Honeslty speaking however, the 4-pot brake system on the FC's are already quite impressive for stock-moderate power levels. But have you set your final goal with power? What are you attempting to do?


if and when i do do a big brake kit im not going to buy some after market kit i will make it my self in oregnal post i was basickly asking if any one has made a big brake kit and what thay have used and if i can git a diragram of there brakets for the calapers and what not but like iv sed 3 or 4 times not to woried about having a big brake kit right know more looking at the motor the only reson it keeps comming up is becouse you all keep branging it up

Turbo vw 07-18-2008 11:21 PM

Quote:

Originally Posted by 85rx-7gsl-se (Post 34751)
I think you are thinking 3000GT VR4. Supras are around 3500lbs.

i wonder if i can git my cobra/3000gt brake set up off my talon to work on the FC lol

Max777 07-18-2008 11:51 PM

Oh, ok... thanks then... I remember one of the cars from "that" club being around ~3800lbs :D

PS: "That club" incudes the Skyline GTR, GTO VR4, Supra TT, and the 300ZX TT.

These were all Grand Touring "monster" cars that came with bigger engines, and twin turbos.

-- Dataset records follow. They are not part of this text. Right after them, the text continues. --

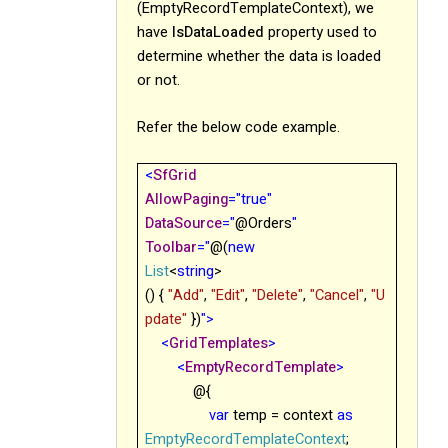
(EmptyRecordTemplateContext), we
have
IsDataLoaded
property used to
determine whether the data is loaded
or not.
Refer the below code example.
<
SfGrid
AllowPaging
="true"
DataSource
="
@
Orders
"
Toolbar
="
@
(
new
List
<
string
>
() {
"Add"
,
"Edit"
,
"Delete"
,
"Cancel"
,
"U
pdate"
})
">
<
GridTemplates
>
<
EmptyRecordTemplate
>
@{
var
temp = context
as
EmptyRecordTemplateContext
;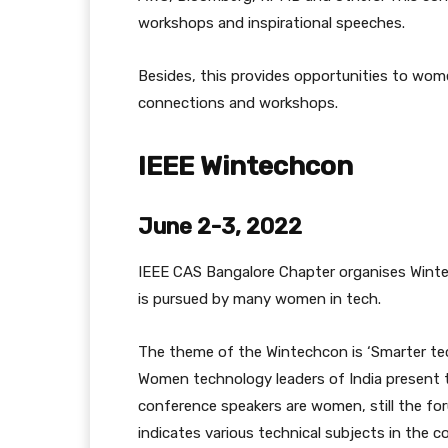
workshops and inspirational speeches.
Besides, this provides opportunities to wome
connections and workshops.
IEEE Wintechcon
June 2-3, 2022
IEEE CAS Bangalore Chapter organises Wint
is pursued by many women in tech.
The theme of the Wintechcon is ‘Smarter te
Women technology leaders of India present t
conference speakers are women, still the foru
indicates various technical subjects in the c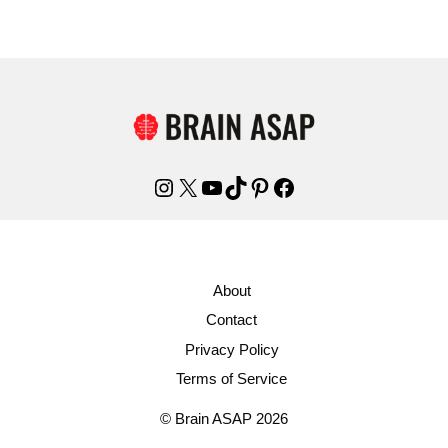
Instagram
X
YouTube
TikTok
Pinterest
Facebook
About
Contact
Privacy Policy
Terms of Service
© Brain ASAP 2026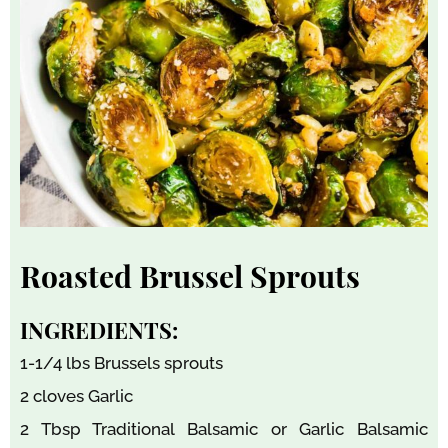
Roasted Brussel Sprouts
INGREDIENTS:
1-1/4 lbs Brussels sprouts
2 cloves Garlic
2 Tbsp Traditional Balsamic or Garlic Balsamic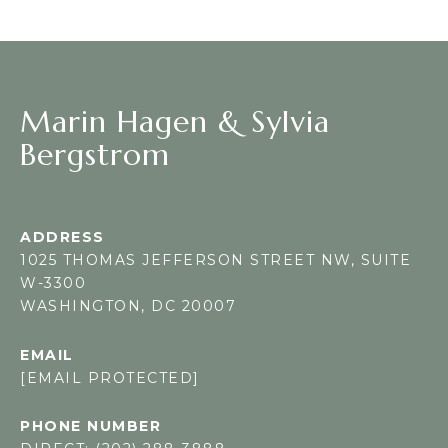
Marin Hagen & Sylvia
Bergstrom
ADDRESS
1025 THOMAS JEFFERSON STREET NW, SUITE
W-3300
WASHINGTON, DC 20007
EMAIL
[EMAIL PROTECTED]
PHONE NUMBER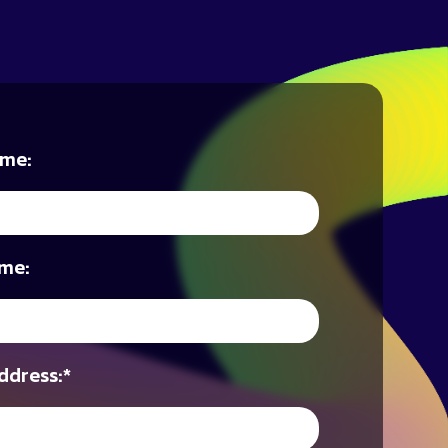
ame:
me:
ddress:
*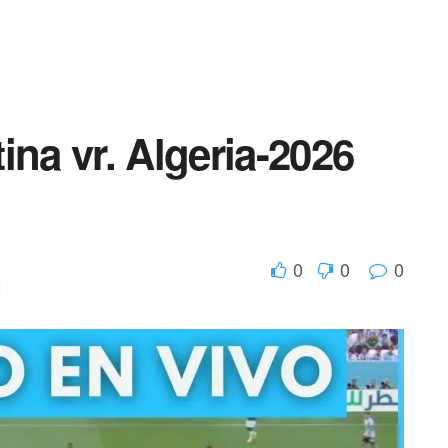
ina vr. Algeria-2026
0
0
0
d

classicauto 07-19-2008 07:52 AM

FWIW, better tires will stop you faster.

I used to lock up the tires on my S4 N/A single piston setup qutie a bit at the track if I was getting jumpy on the brake pedal. With good compound, slightly wider tires, the brakes were able to work much more to slow the car down...

Another thing to keep in mind if you're planning on going ahead with the BBK, is the size ratio of master cylinder to caliper piston bore. You'll want to retain the same ratio as stock to keep the pedal feel and not make it spongey, or drastically increase the effort.